Directions for this task: Transcribe, word for word and with nothing extra, the line containing "left elbow: (139, 579)" and each line that comes after it in the entries.

Pose estimation data:
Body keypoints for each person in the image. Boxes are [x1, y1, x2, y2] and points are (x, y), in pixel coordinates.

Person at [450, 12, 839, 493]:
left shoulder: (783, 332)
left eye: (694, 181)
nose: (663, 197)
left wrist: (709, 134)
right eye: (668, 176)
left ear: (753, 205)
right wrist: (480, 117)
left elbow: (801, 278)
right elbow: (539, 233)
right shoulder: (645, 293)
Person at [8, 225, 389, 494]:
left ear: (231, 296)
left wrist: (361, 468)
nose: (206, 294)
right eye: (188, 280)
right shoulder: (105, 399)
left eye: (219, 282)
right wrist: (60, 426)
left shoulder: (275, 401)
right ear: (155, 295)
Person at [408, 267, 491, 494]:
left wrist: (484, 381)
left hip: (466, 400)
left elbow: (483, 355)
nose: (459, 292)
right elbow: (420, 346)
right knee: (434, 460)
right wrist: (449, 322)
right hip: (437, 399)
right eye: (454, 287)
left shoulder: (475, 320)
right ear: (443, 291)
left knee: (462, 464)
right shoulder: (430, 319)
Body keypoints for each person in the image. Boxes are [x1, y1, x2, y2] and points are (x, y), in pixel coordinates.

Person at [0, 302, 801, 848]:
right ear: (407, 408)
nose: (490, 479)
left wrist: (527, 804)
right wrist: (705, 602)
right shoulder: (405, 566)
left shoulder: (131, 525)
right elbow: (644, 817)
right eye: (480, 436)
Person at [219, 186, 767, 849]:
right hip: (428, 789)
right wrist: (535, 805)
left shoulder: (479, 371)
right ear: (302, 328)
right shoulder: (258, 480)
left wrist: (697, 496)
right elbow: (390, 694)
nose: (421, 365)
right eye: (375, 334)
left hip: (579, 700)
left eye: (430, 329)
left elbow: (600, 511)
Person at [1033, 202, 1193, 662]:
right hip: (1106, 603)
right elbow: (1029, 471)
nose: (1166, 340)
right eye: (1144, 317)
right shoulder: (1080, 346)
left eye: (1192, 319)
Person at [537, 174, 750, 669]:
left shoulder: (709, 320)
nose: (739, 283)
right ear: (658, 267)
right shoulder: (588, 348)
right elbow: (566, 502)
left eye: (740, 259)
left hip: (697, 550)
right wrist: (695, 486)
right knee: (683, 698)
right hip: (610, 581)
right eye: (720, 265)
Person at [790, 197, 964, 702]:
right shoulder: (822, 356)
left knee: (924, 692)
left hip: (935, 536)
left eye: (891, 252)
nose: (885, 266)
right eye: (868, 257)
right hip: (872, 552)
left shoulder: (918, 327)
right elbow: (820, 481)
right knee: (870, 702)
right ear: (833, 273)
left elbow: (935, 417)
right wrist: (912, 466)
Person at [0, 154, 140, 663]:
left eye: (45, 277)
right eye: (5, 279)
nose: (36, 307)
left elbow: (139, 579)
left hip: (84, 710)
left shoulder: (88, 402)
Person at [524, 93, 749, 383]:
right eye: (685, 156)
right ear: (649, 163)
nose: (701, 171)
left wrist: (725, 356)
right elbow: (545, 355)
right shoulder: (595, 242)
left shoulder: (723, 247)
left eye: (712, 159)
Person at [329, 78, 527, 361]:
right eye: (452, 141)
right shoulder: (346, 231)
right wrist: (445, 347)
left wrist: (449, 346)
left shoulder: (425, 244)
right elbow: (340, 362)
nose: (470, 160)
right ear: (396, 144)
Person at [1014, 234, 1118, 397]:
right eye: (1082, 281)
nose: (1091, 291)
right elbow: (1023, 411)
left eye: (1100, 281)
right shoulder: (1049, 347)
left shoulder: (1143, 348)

The answer:
left elbow: (139, 579)
left hip: (84, 710)
left shoulder: (88, 402)
Person at [524, 93, 749, 383]:
right eye: (685, 156)
right ear: (649, 163)
nose: (701, 171)
left wrist: (725, 356)
right elbow: (545, 355)
right shoulder: (595, 242)
left shoulder: (723, 247)
left eye: (712, 159)
Person at [329, 78, 527, 361]:
right eye: (452, 141)
right shoulder: (346, 231)
right wrist: (445, 347)
left wrist: (449, 346)
left shoulder: (425, 244)
right elbow: (340, 362)
nose: (470, 160)
right ear: (396, 144)
Person at [1014, 234, 1118, 397]:
right eye: (1082, 281)
nose: (1091, 291)
right elbow: (1023, 411)
left eye: (1100, 281)
right shoulder: (1049, 347)
left shoulder: (1143, 348)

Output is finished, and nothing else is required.